South Korea may sign and ratify or accede to the TPNW, but will have to make changes to its policies and practices to become compliant.
North Korea’s continuing advancement of its ballistic missile capabilities and nuclear-weapons programme led to a resurgence of support in South Korea in 2022 for redeployment of US nuclear weapons in South Korea or even for the country to develop its own nuclear weapons.1 At the Tenth Review Conference of the Treaty on the Non-Proliferation of Nuclear Weapons (NPT) in August 2022, South Korea said that the ‘credibility and relevance of the NPT are being questioned’. It noted ‘dangerous and irresponsible nuclear rhetoric and threats to use nuclear weapons’, decreased transparency regarding nuclear stockpiles, and widening gaps ‘in assessing progress in nuclear disarmament’.2
In the First Committee of the UN General Assembly in October 2022, South Korea said that it is ‘unbearably frustrating that the threat and possibility of use of nuclear weapons are looming larger than ever.’3 It also said that ‘The tall order to realise a world without nuclear weapons requires effective multilateralism,’ and ‘pragmatic and realistic approaches.’4
- South Korea should renounce the possession and potential use of nuclear weapons on its behalf, and ensure that nuclear weapons do not have a role in its defence posture.
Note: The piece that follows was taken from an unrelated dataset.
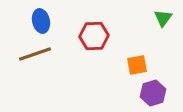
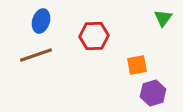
blue ellipse: rotated 30 degrees clockwise
brown line: moved 1 px right, 1 px down
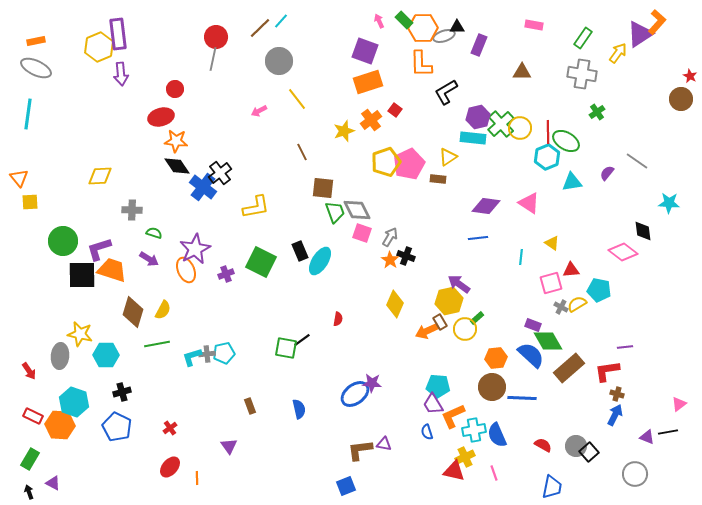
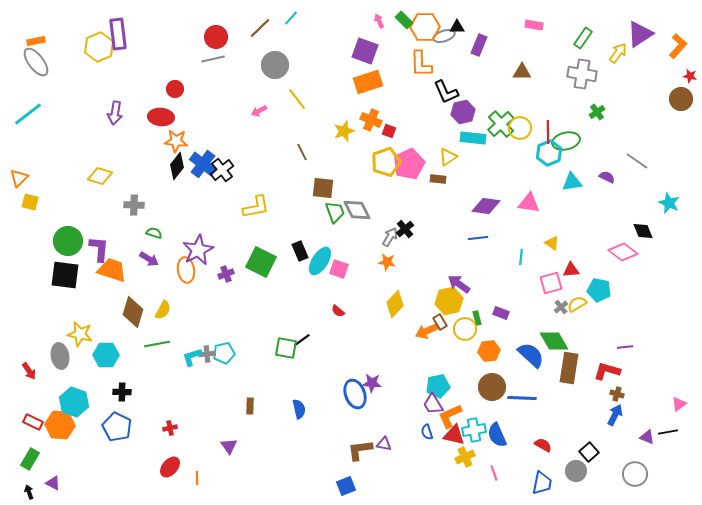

- South Korea should comply with its existing obligation under Article VI of the NPT and pursue negotiations in good faith on nuclear disarmament.
- South Korea should urgently adhere to the TPNW. Until it is in a position to do so, it should welcome the TPNW as a valuable component in the global disarmament and non-proliferation architecture, work with the Treaty's states parties on practical steps towards disarmament, and attend the meetings of states parties as an observer.